The hôtel Gaillard is one of the most extravagant private house built in Paris in the second half of the XIX century.
Emile Gaillard, son and grandson of bankers, was also one himself ; a great art-lover he had this
mansion (inspired by the château at Blois) built to house his
collections. It was inaugurated in 1885 with a fancy-dress ball to
which over 2000 guests were invited. Covering roughly 1600 square
metres, it cost 11 million francs at the time (€44 million today).

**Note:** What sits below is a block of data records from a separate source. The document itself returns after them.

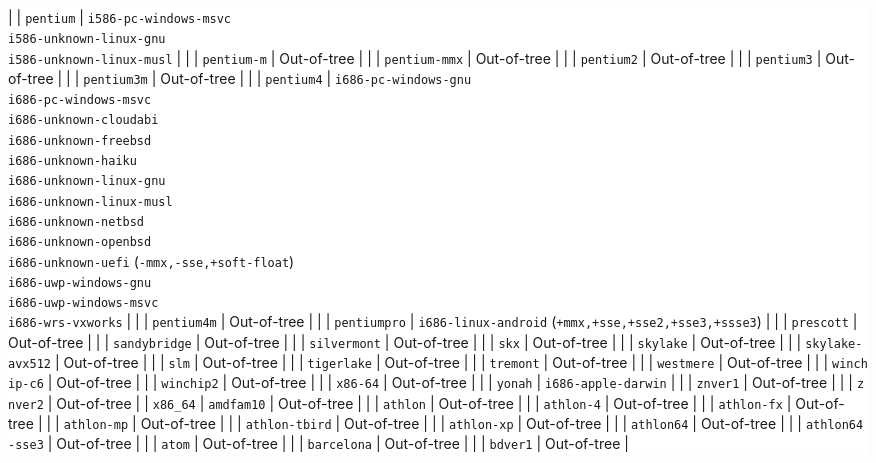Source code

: |                       | `pentium`              | `i586-pc-windows-msvc` <br> `i586-unknown-linux-gnu` <br> `i586-unknown-linux-musl` |
|                       | `pentium-m`            | Out-of-tree |
|                       | `pentium-mmx`          | Out-of-tree |
|                       | `pentium2`             | Out-of-tree |
|                       | `pentium3`             | Out-of-tree |
|                       | `pentium3m`            | Out-of-tree |
|                       | `pentium4`             | `i686-pc-windows-gnu` <br> `i686-pc-windows-msvc` <br> `i686-unknown-cloudabi` <br> `i686-unknown-freebsd` <br> `i686-unknown-haiku` <br> `i686-unknown-linux-gnu` <br> `i686-unknown-linux-musl` <br> `i686-unknown-netbsd` <br> `i686-unknown-openbsd` <br> `i686-unknown-uefi` (`-mmx,-sse,+soft-float`) <br> `i686-uwp-windows-gnu` <br> `i686-uwp-windows-msvc` <br> `i686-wrs-vxworks` |
|                       | `pentium4m`            | Out-of-tree |
|                       | `pentiumpro`           | `i686-linux-android` (`+mmx,+sse,+sse2,+sse3,+ssse3`) |
|                       | `prescott`             | Out-of-tree |
|                       | `sandybridge`          | Out-of-tree |
|                       | `silvermont`           | Out-of-tree |
|                       | `skx`                  | Out-of-tree |
|                       | `skylake`              | Out-of-tree |
|                       | `skylake-avx512`       | Out-of-tree |
|                       | `slm`                  | Out-of-tree |
|                       | `tigerlake`            | Out-of-tree |
|                       | `tremont`              | Out-of-tree |
|                       | `westmere`             | Out-of-tree |
|                       | `winchip-c6`           | Out-of-tree |
|                       | `winchip2`             | Out-of-tree |
|                       | `x86-64`               | Out-of-tree |
|                       | `yonah`                | `i686-apple-darwin` |
|                       | `znver1`               | Out-of-tree |
|                       | `znver2`               | Out-of-tree |
| `x86_64`              | `amdfam10`             | Out-of-tree |
|                       | `athlon`               | Out-of-tree |
|                       | `athlon-4`             | Out-of-tree |
|                       | `athlon-fx`            | Out-of-tree |
|                       | `athlon-mp`            | Out-of-tree |
|                       | `athlon-tbird`         | Out-of-tree |
|                       | `athlon-xp`            | Out-of-tree |
|                       | `athlon64`             | Out-of-tree |
|                       | `athlon64-sse3`        | Out-of-tree |
|                       | `atom`                 | Out-of-tree |
|                       | `barcelona`            | Out-of-tree |
|                       | `bdver1`               | Out-of-tree |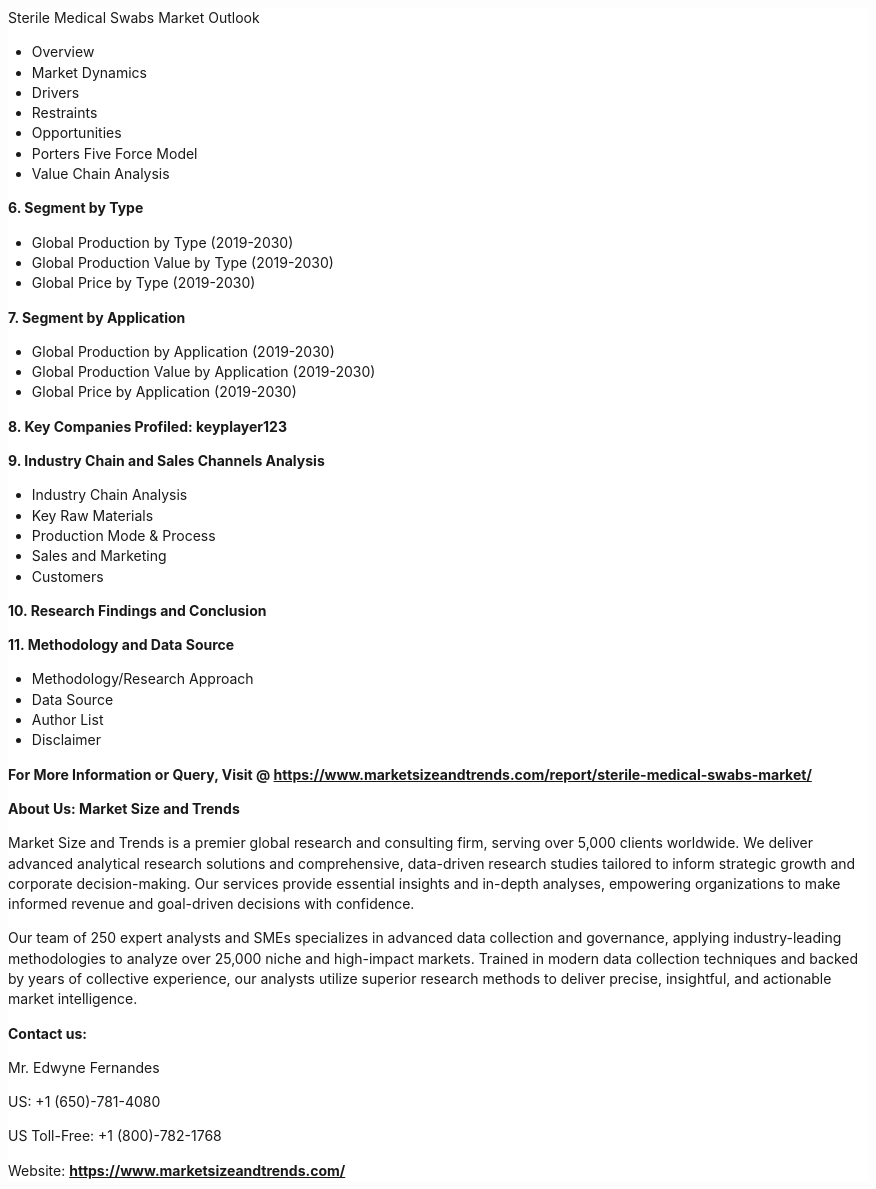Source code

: Sterile Medical Swabs Market Outlook</strong></p><ul><li>Overview</li><li>Market Dynamics</li><li>Drivers</li><li>Restraints</li><li>Opportunities</li><li>Porters Five Force Model</li><li>Value Chain Analysis&nbsp;</li></ul><p><strong>6. Segment by Type</strong></p><ul><li>Global Production by Type (2019-2030)</li><li>Global Production Value by Type (2019-2030)</li><li>Global Price by Type (2019-2030)</li></ul><p><strong>7. Segment by Application</strong></p><ul><li>Global Production by Application (2019-2030)</li><li>Global Production Value by Application (2019-2030)</li><li>Global Price by Application (2019-2030)</li></ul><p><strong>8. Key Companies Profiled: keyplayer123</strong></p><p><strong>9. Industry Chain and Sales Channels Analysis</strong></p><ul><li>Industry Chain Analysis</li><li>Key Raw Materials</li><li>Production Mode &amp; Process</li><li>Sales and Marketing</li><li>Customers</li></ul><p><strong>10. Research Findings and Conclusion</strong></p><p><strong>11. Methodology and Data Source</strong></p><ul><li>Methodology/Research Approach</li><li>Data Source</li><li>Author List</li><li>Disclaimer</li></ul></p><p><strong>For More Information or Query, Visit @ <a href="https://www.marketsizeandtrends.com/report/sterile-medical-swabs-market/">https://www.marketsizeandtrends.com/report/sterile-medical-swabs-market/</a></strong></p><p><strong>About Us: Market Size and Trends</strong></p><p>Market Size and Trends is a premier global research and consulting firm, serving over 5,000 clients worldwide. We deliver advanced analytical research solutions and comprehensive, data-driven research studies tailored to inform strategic growth and corporate decision-making. Our services provide essential insights and in-depth analyses, empowering organizations to make informed revenue and goal-driven decisions with confidence.</p><p>Our team of 250 expert analysts and SMEs specializes in advanced data collection and governance, applying industry-leading methodologies to analyze over 25,000 niche and high-impact markets. Trained in modern data collection techniques and backed by years of collective experience, our analysts utilize superior research methods to deliver precise, insightful, and actionable market intelligence.</p><p><strong>Contact us:</strong></p><p>Mr. Edwyne Fernandes</p><p>US: +1 (650)-781-4080</p><p>US Toll-Free: +1 (800)-782-1768</p><p>Website: <strong><a href="https://www.marketsizeandtrends.com/">https://www.marketsizeandtrends.com/</a></strong></p>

Put up for sale in 1904 on the death of Gaillard, there were no
takers despite the asking price being lowered from 3.5M to2M. It was
eventually bought by the Banque de France in 1919 of which it became
a branch office. This is now closed and a decision is awaited as to
its future use.
Do take time to look
carefully at all the details – chimneys, guttering, grotesque
heads, etc. so as to get some idea of what an amazing building this
is and why it is a listed historic site.
Bank of France was founded in 1800 as a limited corporation and listed on the Stock Exchange as soon as 1802. The Bank was headed by a board of 15 directors called "Régents" elected by the general assembly of shareholders. In 1806, the government decided that the Bank, although private would be managed by a Governor and two vice-governors appointed by the State. However general
policy of the Bank was still fixed by the board of Régents. In 1936, Régents were replaced by 20 councillors (18 appointed by the State and 2 elected by shareholders). In 1945, Bank of France was nationalized and shareholders received State bonds as a compensation.